__Task statement__. All of the data that follows should be retyped exactly, please, except the pictures.

__Collected data__.
_____
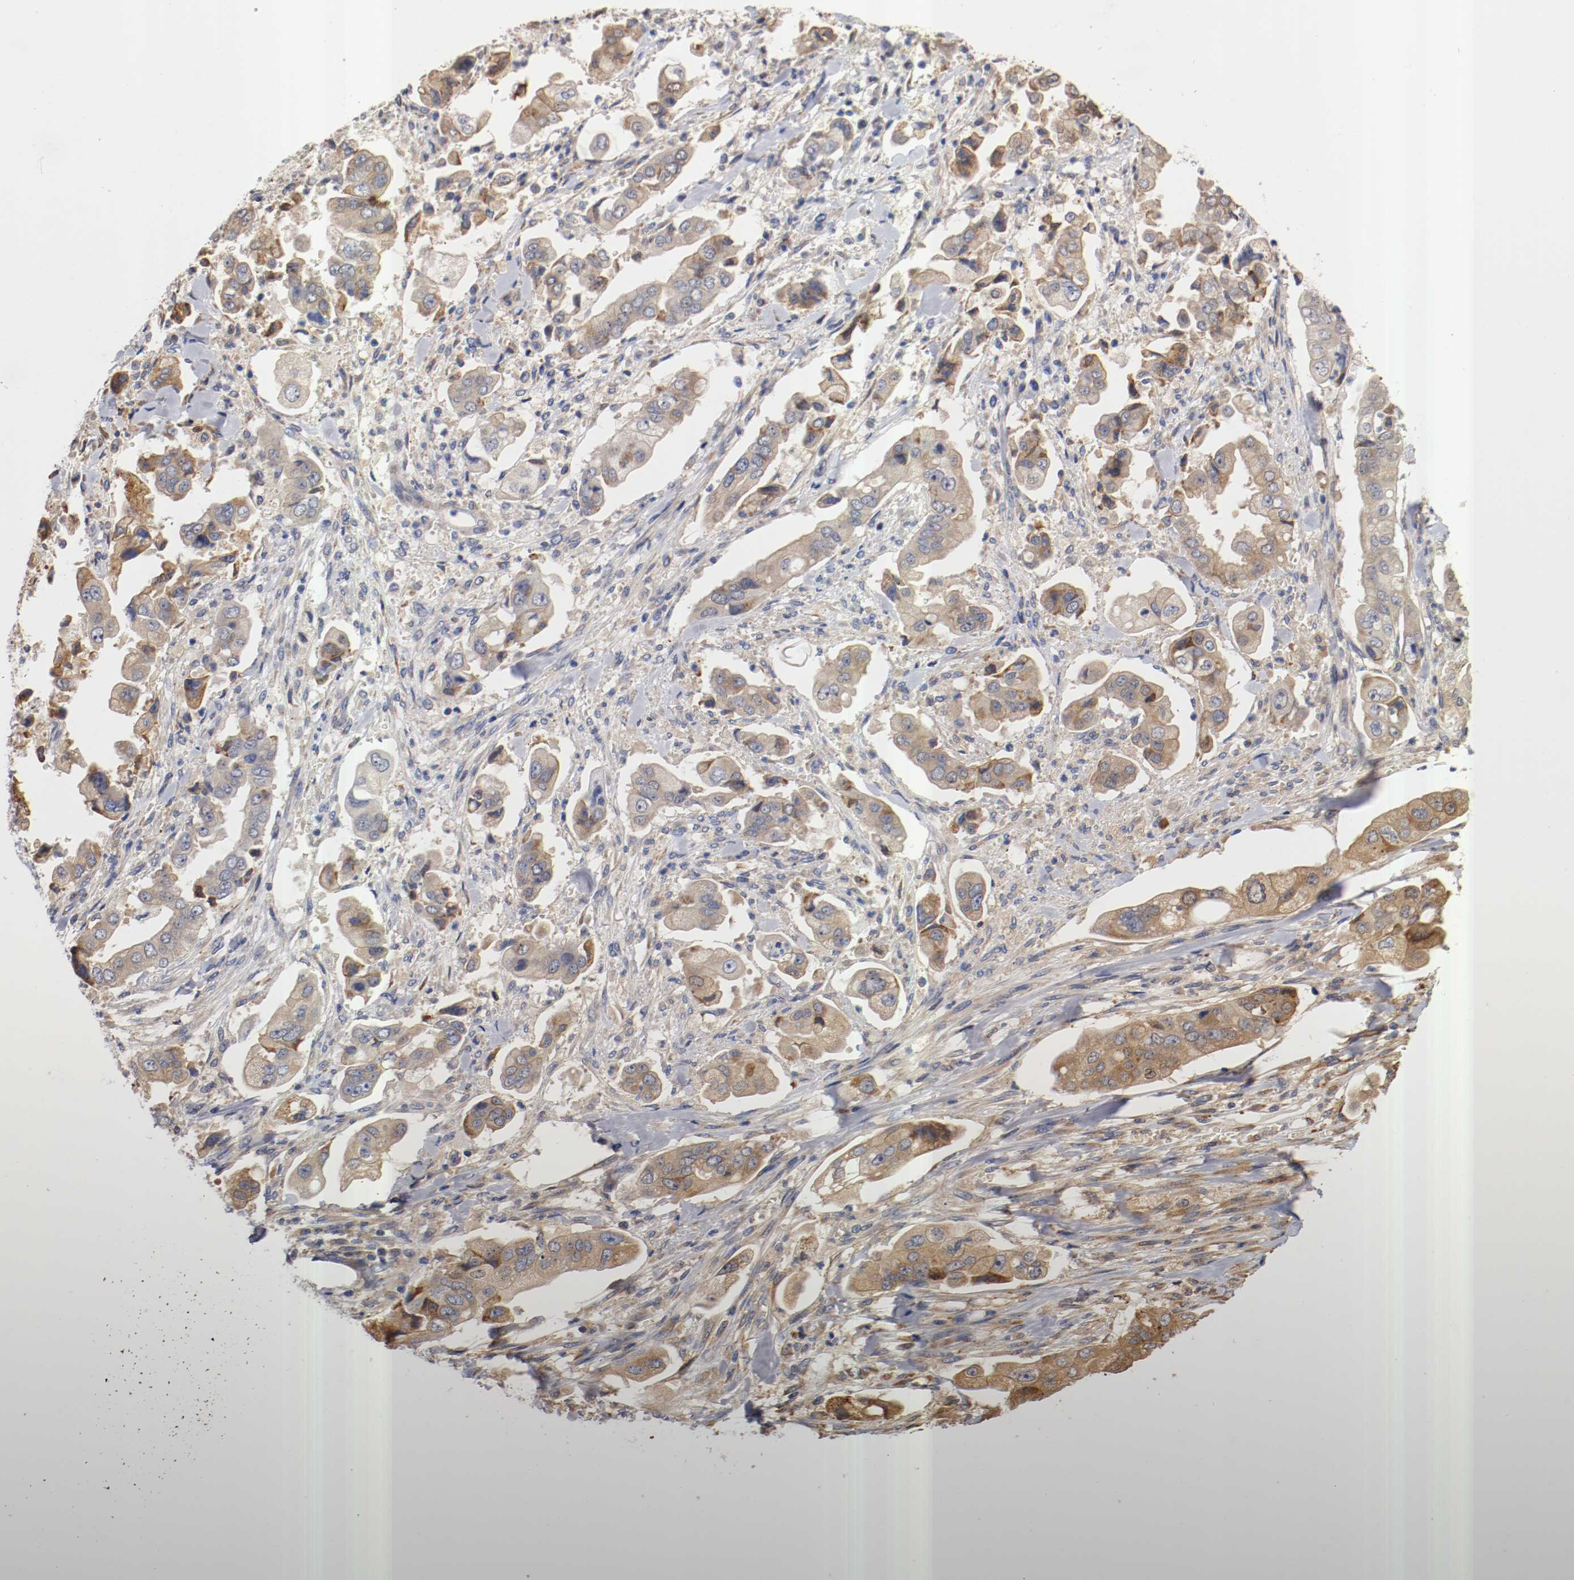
{"staining": {"intensity": "moderate", "quantity": ">75%", "location": "cytoplasmic/membranous"}, "tissue": "stomach cancer", "cell_type": "Tumor cells", "image_type": "cancer", "snomed": [{"axis": "morphology", "description": "Adenocarcinoma, NOS"}, {"axis": "topography", "description": "Stomach"}], "caption": "A photomicrograph of human stomach adenocarcinoma stained for a protein shows moderate cytoplasmic/membranous brown staining in tumor cells.", "gene": "TNFSF13", "patient": {"sex": "male", "age": 62}}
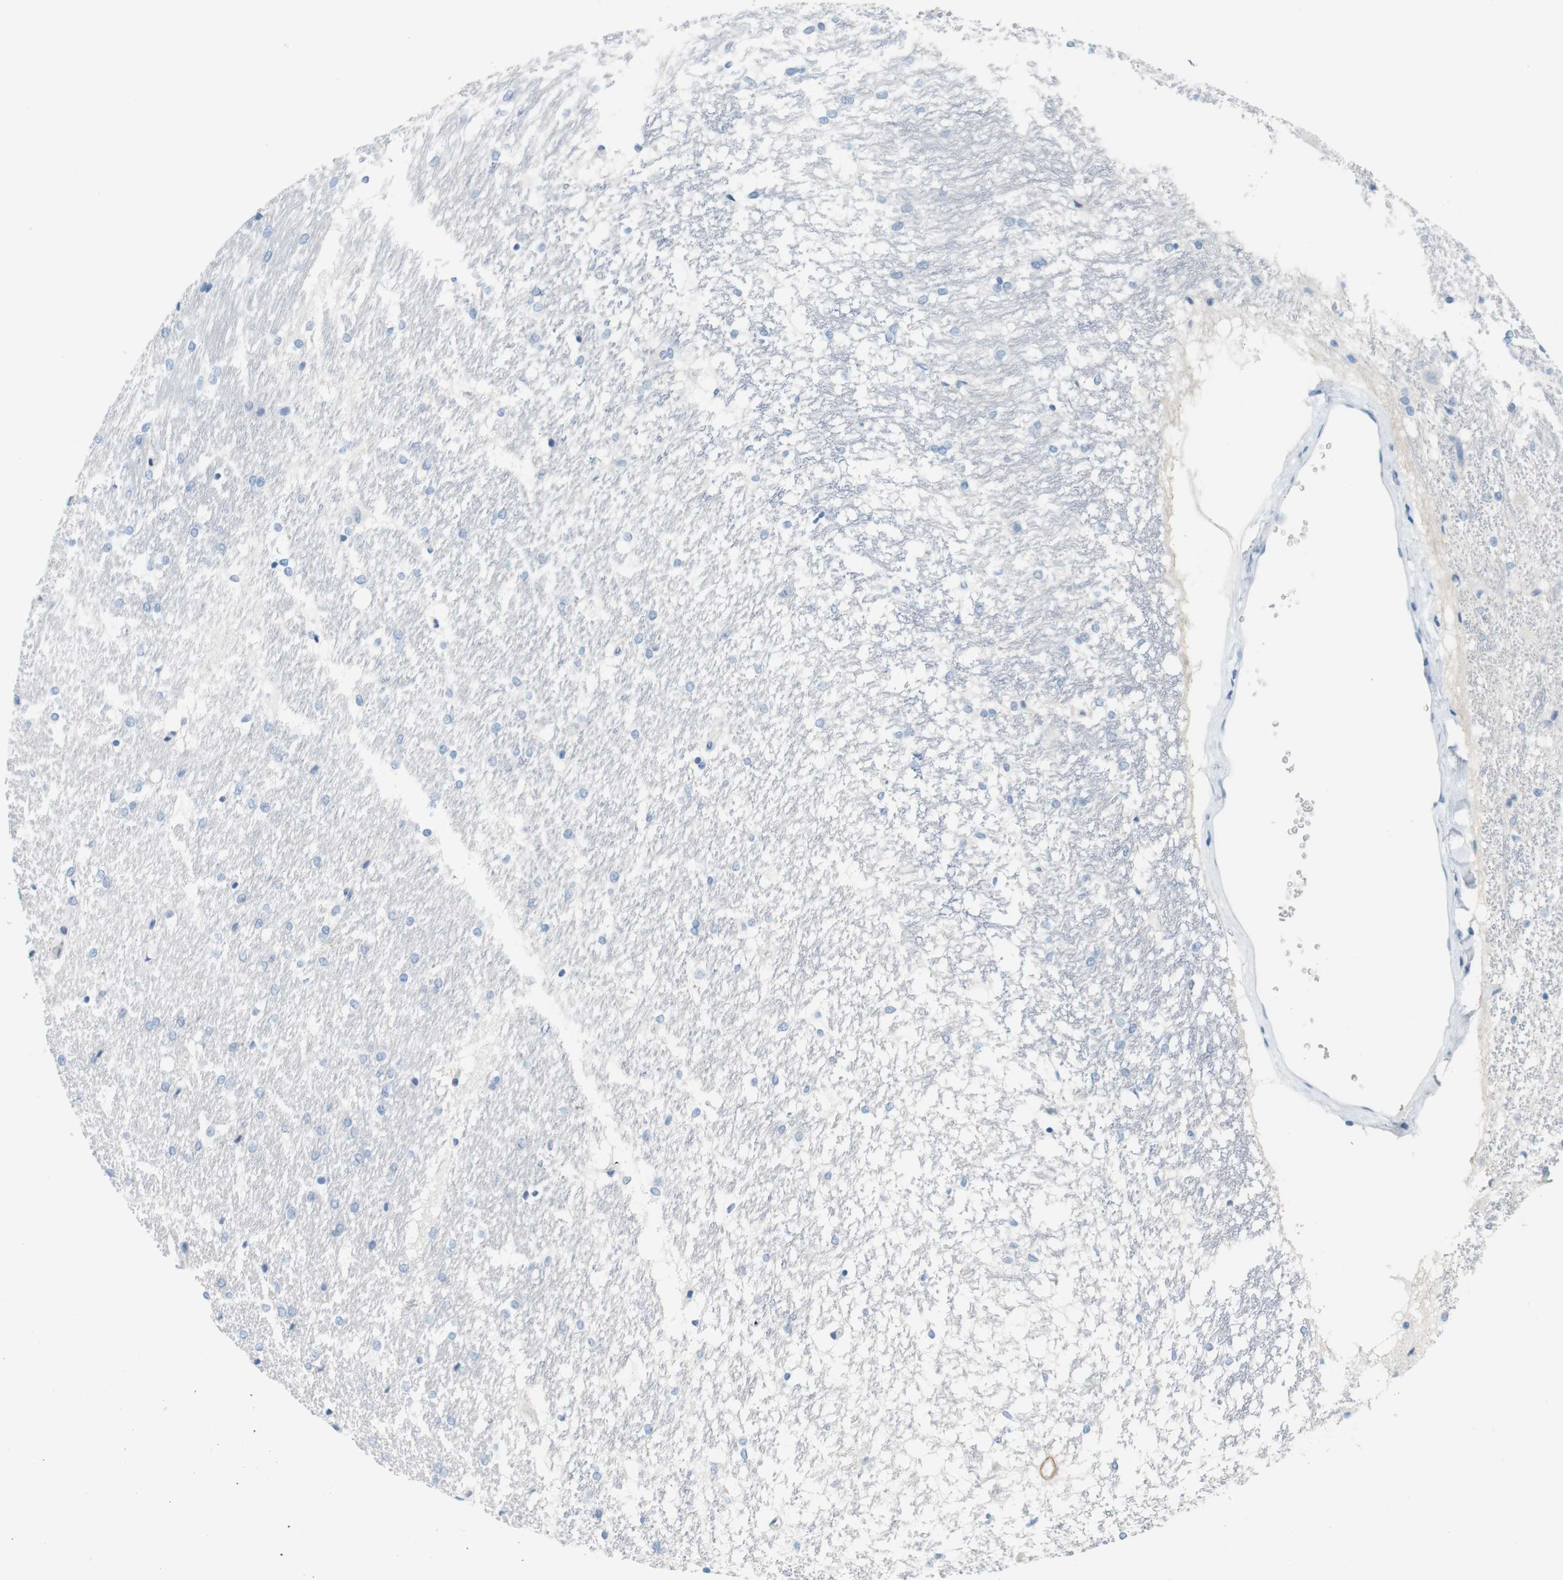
{"staining": {"intensity": "negative", "quantity": "none", "location": "none"}, "tissue": "hippocampus", "cell_type": "Glial cells", "image_type": "normal", "snomed": [{"axis": "morphology", "description": "Normal tissue, NOS"}, {"axis": "topography", "description": "Hippocampus"}], "caption": "Histopathology image shows no significant protein positivity in glial cells of benign hippocampus. (Brightfield microscopy of DAB immunohistochemistry at high magnification).", "gene": "HRH2", "patient": {"sex": "female", "age": 19}}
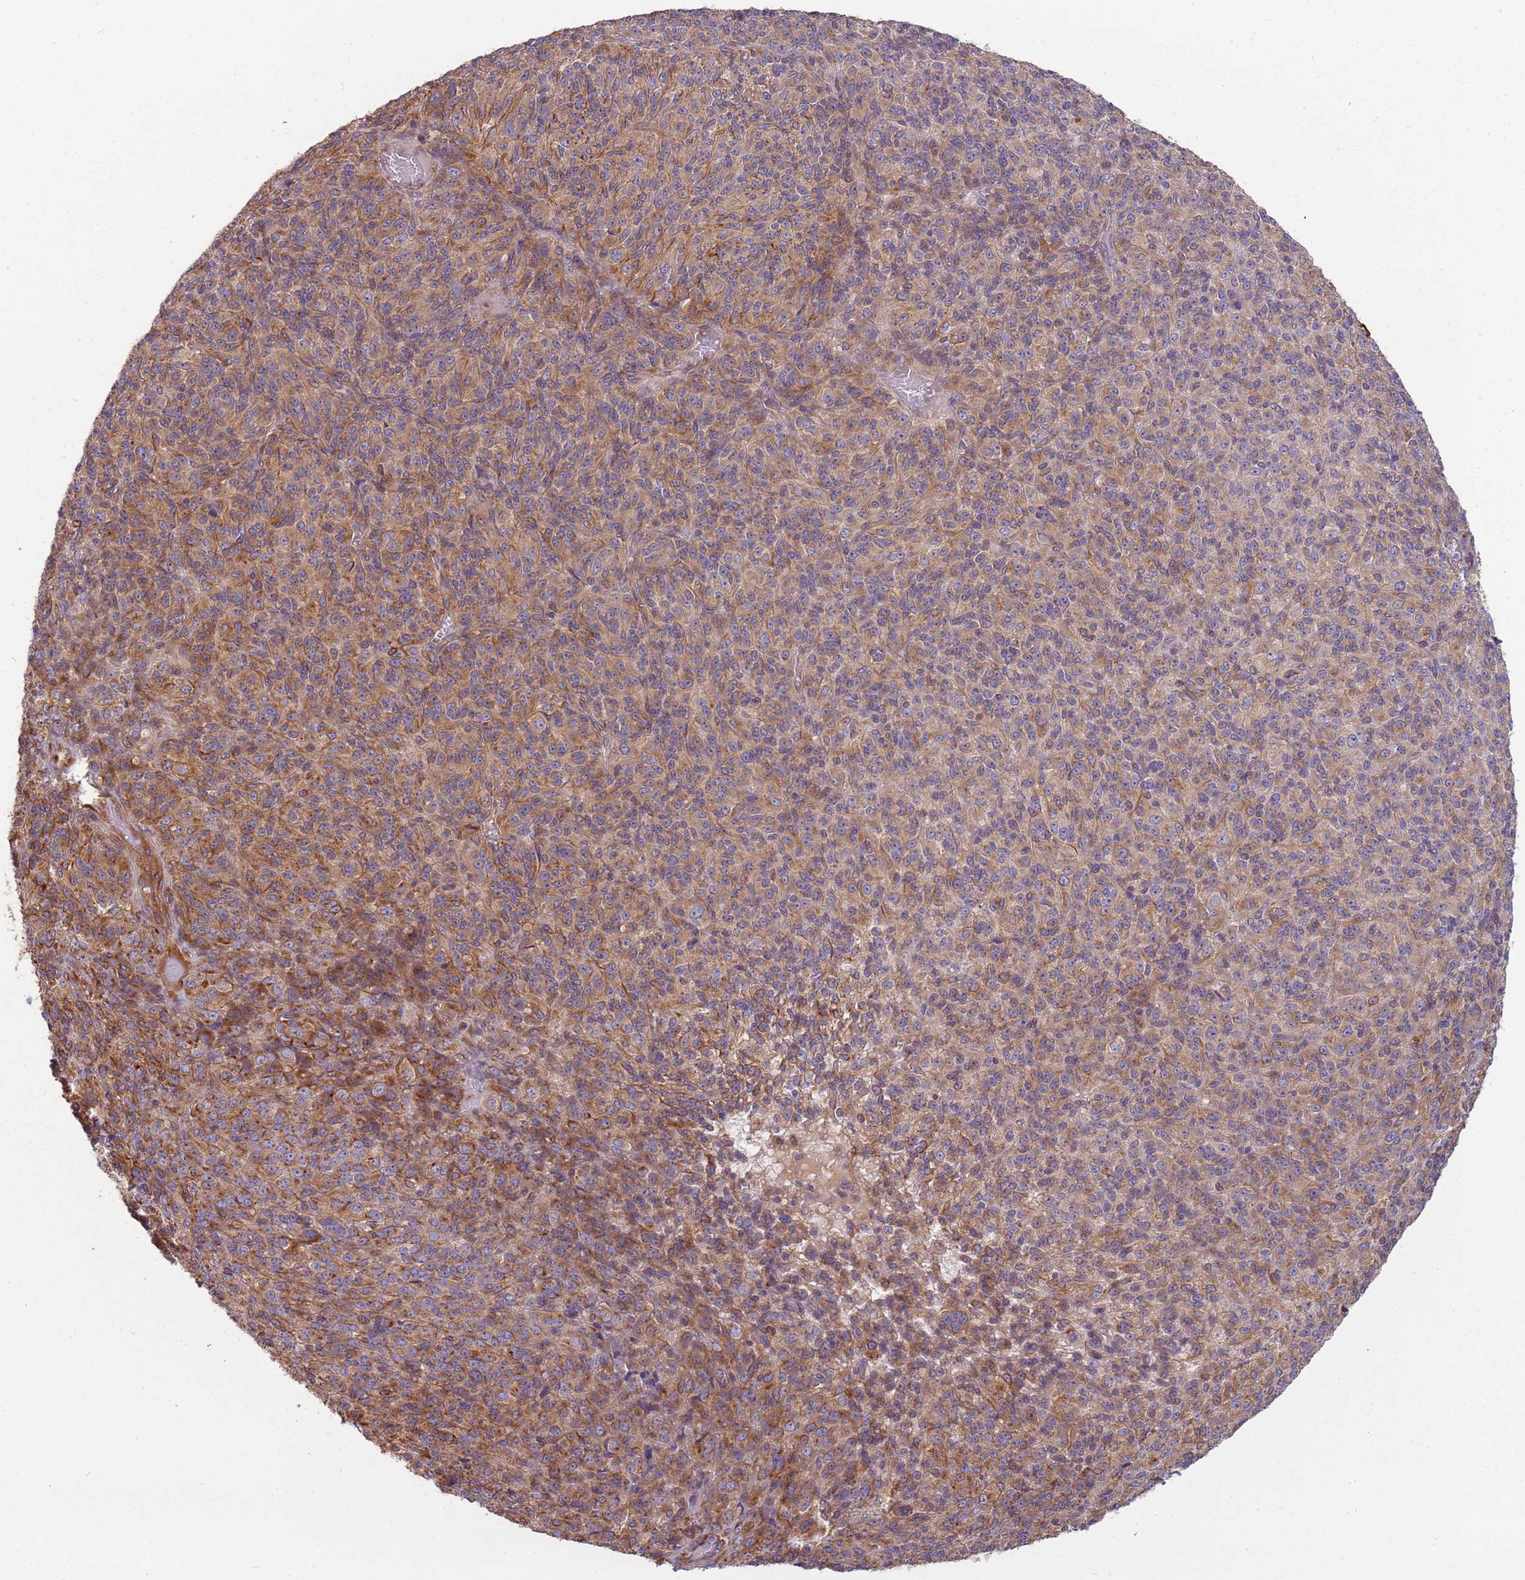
{"staining": {"intensity": "moderate", "quantity": ">75%", "location": "cytoplasmic/membranous"}, "tissue": "melanoma", "cell_type": "Tumor cells", "image_type": "cancer", "snomed": [{"axis": "morphology", "description": "Malignant melanoma, Metastatic site"}, {"axis": "topography", "description": "Brain"}], "caption": "Protein expression analysis of melanoma displays moderate cytoplasmic/membranous staining in approximately >75% of tumor cells. (DAB = brown stain, brightfield microscopy at high magnification).", "gene": "EMC1", "patient": {"sex": "female", "age": 56}}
_____
__Solution for this task__.
{"staining": {"intensity": "moderate", "quantity": ">75%", "location": "cytoplasmic/membranous"}, "tissue": "stomach cancer", "cell_type": "Tumor cells", "image_type": "cancer", "snomed": [{"axis": "morphology", "description": "Adenocarcinoma, NOS"}, {"axis": "topography", "description": "Stomach"}], "caption": "A photomicrograph of human stomach adenocarcinoma stained for a protein shows moderate cytoplasmic/membranous brown staining in tumor cells.", "gene": "TNFSF13", "patient": {"sex": "male", "age": 62}}
{"staining": {"intensity": "negative", "quantity": "none", "location": "none"}, "tissue": "hippocampus", "cell_type": "Glial cells", "image_type": "normal", "snomed": [{"axis": "morphology", "description": "Normal tissue, NOS"}, {"axis": "topography", "description": "Hippocampus"}], "caption": "Histopathology image shows no significant protein positivity in glial cells of benign hippocampus. (Brightfield microscopy of DAB immunohistochemistry at high magnification).", "gene": "HRH2", "patient": {"sex": "female", "age": 19}}
{"staining": {"intensity": "moderate", "quantity": ">75%", "location": "cytoplasmic/membranous"}, "tissue": "melanoma", "cell_type": "Tumor cells", "image_type": "cancer", "snomed": [{"axis": "morphology", "description": "Malignant melanoma, Metastatic site"}, {"axis": "topography", "description": "Brain"}], "caption": "Protein expression analysis of melanoma displays moderate cytoplasmic/membranous staining in approximately >75% of tumor cells. (DAB = brown stain, brightfield microscopy at high magnification).", "gene": "EMC1", "patient": {"sex": "female", "age": 56}}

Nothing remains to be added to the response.